Он чувствовал всем нутром, чем-то высшим, что она жива! И это не уговоры себя, Бога, надежды, к которым прибегают люди в тот момент, когда родные попадают в катастрофу, — нет!
Он знал откуда-то, что она жива! И только рациональный разум пытался разрушить эту уверенность, чувствование биения Дашкиной жизни, когда взгляд наталкивался на то место, где раньше находилось первое за водителем сиденье.
— Нашли еще двоих, — донеслось из рации, висевшей на плече у командира, — в задней части салона. Живы!
«Дашка!» — понял он и рванул к автобусу, даже не услышав громкий окрик Кондратьева:
— Игорь! — Он догнал его у самого автобусного скелета и придержал за плечо. — Ты только помешаешь!

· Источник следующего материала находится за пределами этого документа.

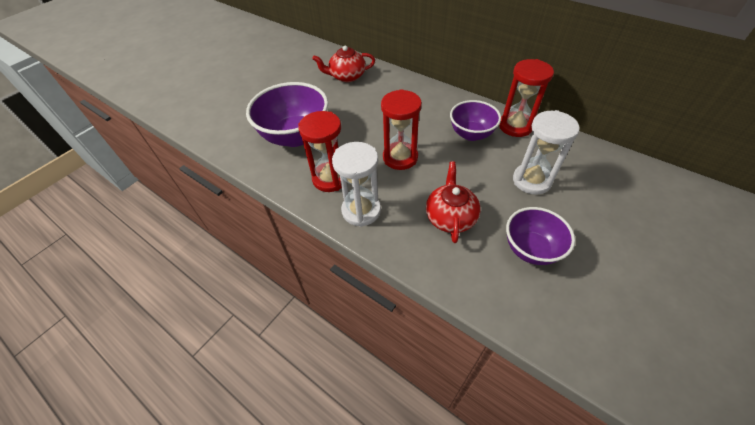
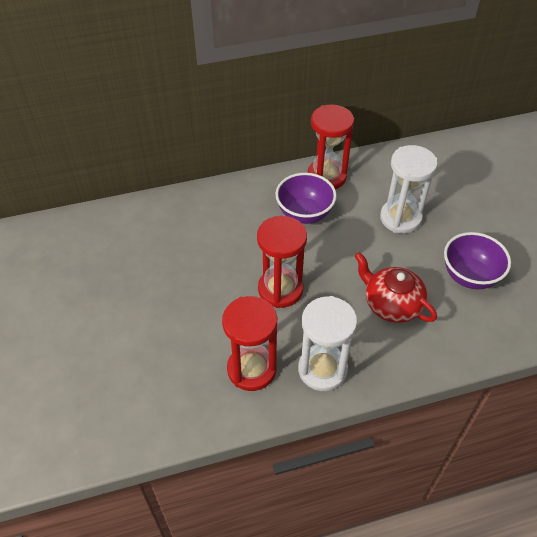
camera: 55 degrees left, 0 degrees up
(295, 136) = (146, 363): purple bowl -> none
(347, 76) = (92, 248): red teapot -> none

Руку, придерживающую, так и не убрал, но позволил подойти к оконному проему в хвосте автобусного скелета и спросил у старшего группы:
— Что там, Олег?
— Их завалило кучей театральных костюмов, а сверху всего этого накрыло двойным сиденьем. И очень неудачно: как распором, сиденье вклинило между двумя поручнями, поэтому мы их и не сразу нашли. Значит, композиция такая, — подробно объяснял Олег, — девушка лежит на спине, сверху, лицом к ней, парень. Он без сознания, девушка в сознании, но молчит, мы не можем оценить состояние, парень ее полностью накрывает. Сейчас вырежем кресло и начнем доставать.
— Командир! — высунулась чья-то голова из оконного проема. — Тут еще один… — заметив высокое начальство, мужик быстренько подобрал аналог более красочному первоначальному эпитету, — сюрприз! У парня пробита сонная артерия, девочка ее зажимает пальцами! Она, видимо, в ступоре и руки своей точно не чувствует!
— Так! — вернулся к работе командир.
Встав на колени, сунулся внутрь, оценил обстановку, минуты через две выбрался обратно и, не поднимаясь с колен, отдавал распоряжение:
— Режьте на х… скорей! Если она отключится, кровотечение мы не успеем остановить!
Они заспешили, но без суеты и лишних движений — быстро, слаженно. Завизжала пила, отозвавшись болью в виске у Власова высоким звуком режущегося металла. Квак — один поручень! Квак — второй!
Власов придвинулся ближе и вдруг за спинами, руками и головами работавших спасателей увидел распахнутые голубые глаза Дашки!
А потом и все лицо! В крови! Все полностью!
В подсохшей, уже схватившейся коркой неправдоподобно алой крови! И из этой кровавой маски смотрели куда-то голубеющей радужкой и расширенными черными дырами зрачков глаза!